Given passage ▸
*** Block opens ***

Deportation Looms in D.W.I. Cases
Two men who had been living East Hampton Town for seven and nine years left the town in handcuffs on Feb. 6, headed for county jail in the back seat of a Suffolk County Sheriff’s Department squad car, possibly never to return again. One of them, after a long weekend of uncertainty, was reunited with his family and friends in East Hampton. But for the other man, the trip was the first step into a legal limbo where deportation loomed.
One hailed from Guatemala, the other from Ecuador, and each had been brought that morning from the jail where he was being held to East Hampton Town Justice Court, where their attorneys were trying to resolve outstanding driving while intoxicated charges against them.
Although bail had been set for each at amounts their families were willing to post, the men could not have been released even if bail had been posted because United States Immigration and Customs Enforcement, known as ICE, had placed a hold on them as candidates for deportation.
According to its website, ICE uses a three-tiered system, based on criminal convictions, to determine whom it will deport and whom it will allow to remain in the country. The most likely to be deported are undocumented immigrants convicted of “aggravated felonies” or two or more felonies of any kind.
The next most likely to be deported are those convicted of three or more misdemeanors. The lowest priority for deportation are those convicted of a single misdemeanor.
Pablo L. Estrada, 31, was arrested on Nov. 3 on aggravated D.W.I. charges. He also had a 2006 drunken driving conviction, making the November charge a felony, and was facing a felony charge of driving without a license. When he was arraigned before East Hampton Justice Lisa R. Rana on Nov. 4, she set bail at $8,000, but informed him that the ICE hold could render bail a moot point.

*** Block closes ***

Questions to answer ▸
(A) In the article on the D.W.I. deportation cases, edit the part from "One hailed from" to "of any kind." so that "bail" reads "bond" instead, and write that part out.
(B) Answer these from the article on the D.W.I. deportation cases:
(i) How many years had the two men been living in East Hampton Town?
(ii) At what amount did Justice Lisa R. Rana set bail for Pablo L. Estrada?
(iii) Which group does ICE treat as the lowest priority for deportation?
(C) Continue the article on the D.W.I. deportation cases from its last sentence.
The lines later on the page aren't needed for any of this.

Material provided ▸
*** Block opens ***

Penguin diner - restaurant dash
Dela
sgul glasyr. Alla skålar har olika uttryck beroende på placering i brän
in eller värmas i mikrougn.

*** Block closes ***

Your written answers ▸
(A)
One hailed from Guatemala, the other from Ecuador, and each had been brought that morning from the jail where he was being held to East Hampton Town Justice Court, where their attorneys were trying to resolve outstanding driving while intoxicated charges against them.
Although bond had been set for each at amounts their families were willing to post, the men could not have been released even if bond had been posted because United States Immigration and Customs Enforcement, known as ICE, had placed a hold on them as candidates for deportation.
According to its website, ICE uses a three-tiered system, based on criminal convictions, to determine whom it will deport and whom it will allow to remain in the country. The most likely to be deported are undocumented immigrants convicted of “aggravated felonies” or two or more felonies of any kind.

(B)
(i) Seven and nine years.
(ii) $8,000.
(iii) Those convicted of a single misdemeanor.

(C)
Mr. Estrada, a Guatemalan who has lived in East Hampton for nine years, was transferred to Suffolk County jail in Riverside and remained there while his attorney worked to avoid a felony conviction.
Daniel A. Gomez, 24, was arrested on a D.W.I. charge on New Year’s Eve. When he was arraigned the next morning before Justice Rana, he learned of the ICE hold on him. It appeared from the paperwork the justice had received from ICE, that Mr. Gomez, an undocumented immigrant from Ecuador who had lived in East Hampton since he was 17, had three previous misdemeanor convictions. What those convictions were was not clear even after examining the ICE document.
Mary C. Hartill, his attorney, still does not know what ICE believed Mr. Gomez had previously been convicted of, and thinks that Immigration simply has the wrong man.
If that is the case, it would not be the first time, according to Alex Kriegsman, an attorney in Sag Harbor who frequently handles immigration cases. According to Mr. Kriegsman, the problem starts in Washington, D.C. “The system is broken. It has all sorts of consequences on the local level,” he said.
There are, he said, 11 million undocumented immigrants in the country whom ICE could theoretically deport. Applying the law “is about discretion. Who is ICE going to pick up?”
Last year, according to the ICE website, there were “133,551 removals of individuals apprehended in the interior of the U.S.,” 82 percent of whom had been previously convicted of a crime. Over the past several years, the total number of deportations, which includes those stopped at the borders or picked up after entering the country, has averaged about 400,000 per year, according to the website.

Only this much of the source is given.